Cien veces se había preguntado Pitt lo que sentiría, cómo reaccionaría cuando se enfrentase a la mujer de oro. Lo que sintió realmente ahora fue miedo, miedo de que sólo fuese una falsa alarma y la búsqueda no terminase nunca.
Lenta, temerosamente, limpió la cenagosa capa con las manos enguantadas. Diminutas partículas de vegetación y de limo se agitaron en un pardo torbellino, obscureciendo el misterioso objeto. Pitt esperó, envuelto en un silencio misterioso, a que se fundiese aquella nube en la penumbra del agua.
Se acercó más, flotando casi pegado al fondo, hasta que su cara estuvo solamente a pocos centímetros. Miró fijamente a través del cristal de la máscara, sintiendo de pronto que se le secaba la boca y que su corazón palpitaba como un tambor de calipso.
Con una expresión de infinita melancolía, un par de ojos verdes de esmeralda le miraron a su vez.
Pitt había encontrado La Dorada.
81
4 de enero de 1990
Washington, D.C.
La declaración del presidente sobre la Jersey Colony y las hazañas de Eli Steinmetz y su equipo lunar electrificaron a la nación y causaron sensación en todo el mundo.
Cada noche, durante una semana, los televidentes pudieron contemplar vistas espectaculares del paisaje lunar que no habían podido contemplarse cuando los breves alunizajes del programa Apolo. La lucha de los hombres por sobrevivir mientras construían un alojamiento habitable fue también conocida en todos sus dramáticos detalles.
Steinmetz y sus compañeros se convirtieron en los héroes del día. Fueron agasajados en todo el país, entrevistados en innumerables programas de televisión y obsequiados con el tradicional desfile bajo una lluvia de serpentinas en Nueva York.
Las aclamaciones por el triunfo de los colonizadores de la Luna tuvieron el tono del viejo patriotismo, pero el impacto fue más profundo, más amplio, Ahora había algo tangible más allá de los breves y espectaculares vuelos sobre la atmósfera de la Tierra; una permanencia en el espacio, una prueba sólida de que el hombre podía vivir lejos de su planeta natal.
El presidente pareció muy optimista durante un banquete privado celebrado en honor del «círculo privado» y sus colonizadores. Su estado de ánimo era muy diferente del de la primera vez que se había enfrentado con los hombres que habían concebido y creado la base lunar. Levantó una copa de champaña, dirigiéndose a Hudson, que contemplaba con mirada ausente el atestado salón, como si estuviese desierto y en silencio.
– ¿Está su mente perdida en el espacio, Leo?
Hudson miró un instante al presidente y después asintió con la cabeza.

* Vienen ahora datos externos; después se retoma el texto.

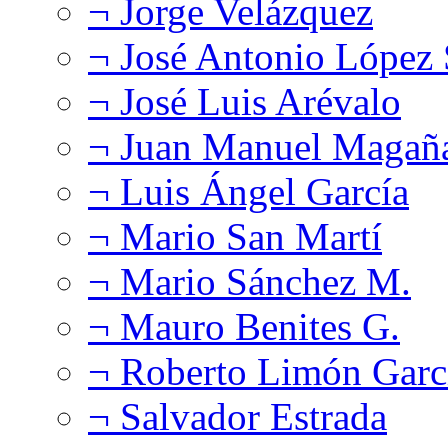
¬ Jorge Velázquez
¬ José Antonio López
¬ José Luis Arévalo
¬ Juan Manuel Magañ
¬ Luis Ángel García
¬ Mario San Martí
¬ Mario Sánchez M.
¬ Mauro Benites G.
¬ Roberto Limón Garc
¬ Salvador Estrada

– Le pido disculpas. Tengo la mala costumbre de distraerme en las fiestas.
– Apuesto a que está trazando planes para una nueva colonia en la Luna.
Hudson sonrió forzadamente.
– En realidad estaba pensando en Marte.
– Entonces la Jersey Colony no es el final.
– Nunca habrá un final, sino solamente el principio de otro principio.
– El Congreso compartirá el espíritu del país y votará fondos para ampliar la colonia. Pero un puesto avanzado en Marte… costaría mucho dinero.
– Si no lo hacemos nosotros ahora, lo hará la próxima generación.